[Assigned task 1]
According to the series details below, which band composed the theme music for the show?

- Genre: Animated series Fantasy Comedy
- Based on: Seven Little Monsters by Maurice Sendak
- Directed by: Neil Affleck Charles E. Bastien Lynn Reist Glenn Sylvester
- Voices of: Joanne Vannicola Colin Mochrie Dwayne Hill Seán Cullen Michele Scarabelli Debra McGrath
- Theme music composer: Barenaked Ladies
- Opening theme: "Seven Little Monsters" by Barenaked Ladies
- Composer: Lesley Barber
- Countries of origin: Canada China (S1–2) Philippines (S3)
- Original languages: English Chinese Filipino
- No. of seasons: 3
- No. of episodes: 40 (54 segments)

Production
- Executive producers: Michael Hirsh; Patrick Loubert (S1–2); Clive A. Smith (S1–2); Tom Pong (S1–2); Frank Saperstein (S1–2, uncredited); Maurice Sendak; John B. Carls; Scott Dyer (S3); Mimbi L. Eloriaga (S3);
- Producers: Tracy Leach (S3); Susie Grondin (S3);
- Running time: 26 minutes
- Production companies: Suzhou Hong Ying Animation Company Limited (S1–2) Philippine Animation Studio Inc. (S3) Nelvana Limited

Original release
- Network: Treehouse TV (S1–2) YTV (S3)

[Assigned task 2]
Select every line in the rows that contains the string "para", matching case exactly.

[Provided data]
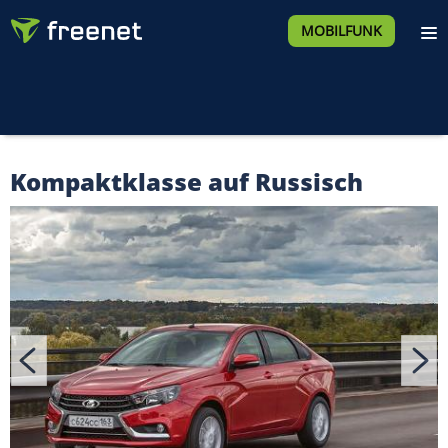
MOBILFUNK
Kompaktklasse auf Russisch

* * *

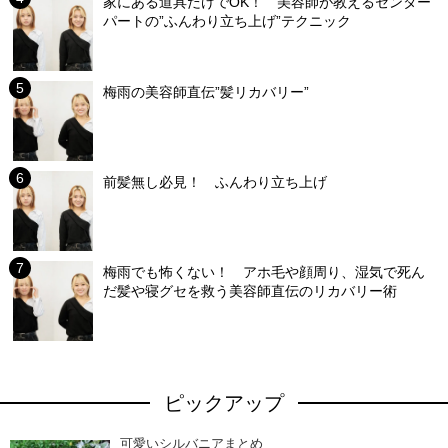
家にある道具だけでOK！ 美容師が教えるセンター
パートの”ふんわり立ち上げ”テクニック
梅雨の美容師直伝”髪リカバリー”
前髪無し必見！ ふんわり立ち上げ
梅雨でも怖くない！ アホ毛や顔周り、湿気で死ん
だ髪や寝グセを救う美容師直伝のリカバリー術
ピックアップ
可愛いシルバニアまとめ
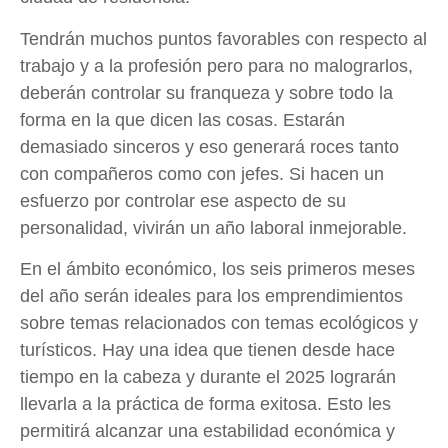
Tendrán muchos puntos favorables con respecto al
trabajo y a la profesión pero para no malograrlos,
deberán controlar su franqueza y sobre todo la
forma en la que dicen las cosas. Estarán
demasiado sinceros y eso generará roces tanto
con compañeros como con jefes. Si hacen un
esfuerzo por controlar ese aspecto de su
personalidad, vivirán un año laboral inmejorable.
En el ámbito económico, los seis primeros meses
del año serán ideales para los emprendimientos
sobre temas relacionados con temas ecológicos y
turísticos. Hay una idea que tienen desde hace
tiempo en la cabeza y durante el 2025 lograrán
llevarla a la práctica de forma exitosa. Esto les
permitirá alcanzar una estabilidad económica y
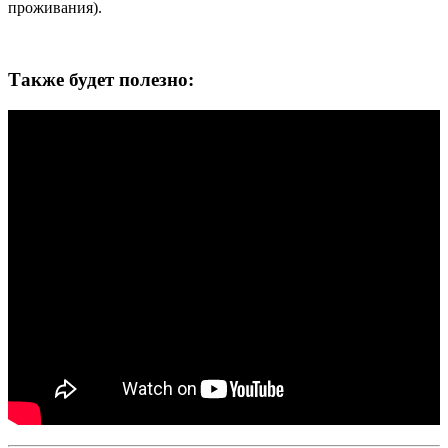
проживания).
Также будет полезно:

[Result 1]
Barenaked Ladies

[Result 2]
trabajo y a la profesión pero para no malograrlos,
del año serán ideales para los emprendimientos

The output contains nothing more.